Noisebridge was co-founded by Tor Project and Wikileaks hacker Jacob Appelbaum and hardware hacking legend Mitch Altman. “He’s a kind of Johnny Appleseed for hackerspaces,” says Woods. “But hackerspaces are for … people who are already comfortable with technology.”

While the hackerspace forefathers succeeded in bringing knowledge to noobs, first-time visitors to hackerspaces — non-nerdy consumers — can end up feeling more intimidated than welcomed.

Plus, these spaces tend to focus on the thrilling anarchy of hacking computer systems, whether bundles of circuits and storage or collections of data. There isn’t as much opportunity for, say, the guy who wants to weld a new consumer snowplow prototype or the lady who wants to screen-print a band T-shirt design.

A cleaned-up, commercial hackerspace for everyone else

As these Matrix-reminiscent spaces and groups popped up around the globe in the mid-2000s, the idea began to catch on with the less technically advanced, as well.

“You go to a job, sit at a computer, maybe you design things, but you never get to see it through,” said Harrington Au, pretty much summing up the mid-career ennui anyone over the age of 25 has experienced. Without the ability to see your work in its immediate, physically complete form, you can end up feeling less connected to it, less aware of its impact on others.

“There’s very little opportunity for those little successes,” he says.

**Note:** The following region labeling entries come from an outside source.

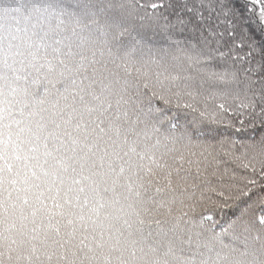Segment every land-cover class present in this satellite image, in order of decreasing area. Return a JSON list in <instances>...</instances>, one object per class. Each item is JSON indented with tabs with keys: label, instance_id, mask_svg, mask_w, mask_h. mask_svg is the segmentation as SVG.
Returning <instances> with one entry per match:
<instances>
[{
	"label": "clouds",
	"instance_id": "obj_1",
	"mask_svg": "<svg viewBox=\"0 0 264 264\" xmlns=\"http://www.w3.org/2000/svg\"><path fill=\"white\" fill-rule=\"evenodd\" d=\"M96 2L0 0V264H243L159 187L167 138Z\"/></svg>",
	"mask_w": 264,
	"mask_h": 264
},
{
	"label": "snow or ice",
	"instance_id": "obj_2",
	"mask_svg": "<svg viewBox=\"0 0 264 264\" xmlns=\"http://www.w3.org/2000/svg\"><path fill=\"white\" fill-rule=\"evenodd\" d=\"M167 138L159 187L213 248L264 264V0H97Z\"/></svg>",
	"mask_w": 264,
	"mask_h": 264
}]
</instances>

And the little successes one experiences at TechShop might be nifty toys, one-off playthings made for one’s own amusement. But more often than not, the TechShop staff say the projects are immediately useful; they have a purpose in the real world and often fulfill a legitimate need in the marketplace.

That’s the kind of accidental entrepreneurship TechShop fosters. If these kinds of stories are any indicator of the organization’s future direction, it’s shaping up to be a casual incubator for the next generation of hardware and consumer goods companies.

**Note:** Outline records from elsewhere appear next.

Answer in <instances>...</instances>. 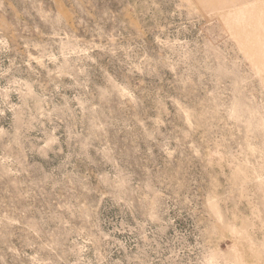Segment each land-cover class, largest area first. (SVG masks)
Masks as SVG:
<instances>
[{
    "label": "rangeland",
    "instance_id": "1",
    "mask_svg": "<svg viewBox=\"0 0 264 264\" xmlns=\"http://www.w3.org/2000/svg\"><path fill=\"white\" fill-rule=\"evenodd\" d=\"M0 264H264V0H0Z\"/></svg>",
    "mask_w": 264,
    "mask_h": 264
}]
</instances>
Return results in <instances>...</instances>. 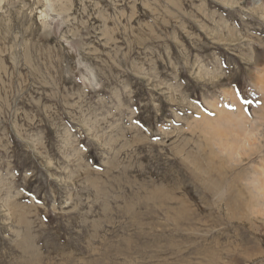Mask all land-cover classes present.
Wrapping results in <instances>:
<instances>
[{"label":"rangeland","instance_id":"rangeland-1","mask_svg":"<svg viewBox=\"0 0 264 264\" xmlns=\"http://www.w3.org/2000/svg\"><path fill=\"white\" fill-rule=\"evenodd\" d=\"M0 264H264V0H0Z\"/></svg>","mask_w":264,"mask_h":264},{"label":"bare ground","instance_id":"bare-ground-1","mask_svg":"<svg viewBox=\"0 0 264 264\" xmlns=\"http://www.w3.org/2000/svg\"><path fill=\"white\" fill-rule=\"evenodd\" d=\"M261 81V80H260Z\"/></svg>","mask_w":264,"mask_h":264}]
</instances>
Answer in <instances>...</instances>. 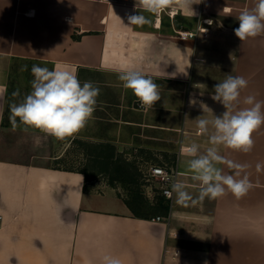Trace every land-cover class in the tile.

Woods tells a great story about a Stanford undergrad student who was at TechShop working on a problem with polymers. The student expressed some frustration aloud about the particular problem; as fate would have it, a professor with 30 years of experience in polymers overheard him and offered help. The project is the Embrace Infant Warmer, a small, reusable sleeping bag for babies that keeps at-risk infants warm during medical emergencies. The project is funded by GE and was recognized at the annual Silicon Valley Tech Awards.

As we finish our tour in the textiles section of TechShop’s enormous warehouse, Woods waves his arm around the room, his gesture taking in the wildly diverse group of tinkerers intently bent over their projects.

“The most valuable thing is this,” he says. “It’s the members — their encouragement, their knowledge, their experience. … And they are dying to share what they know.”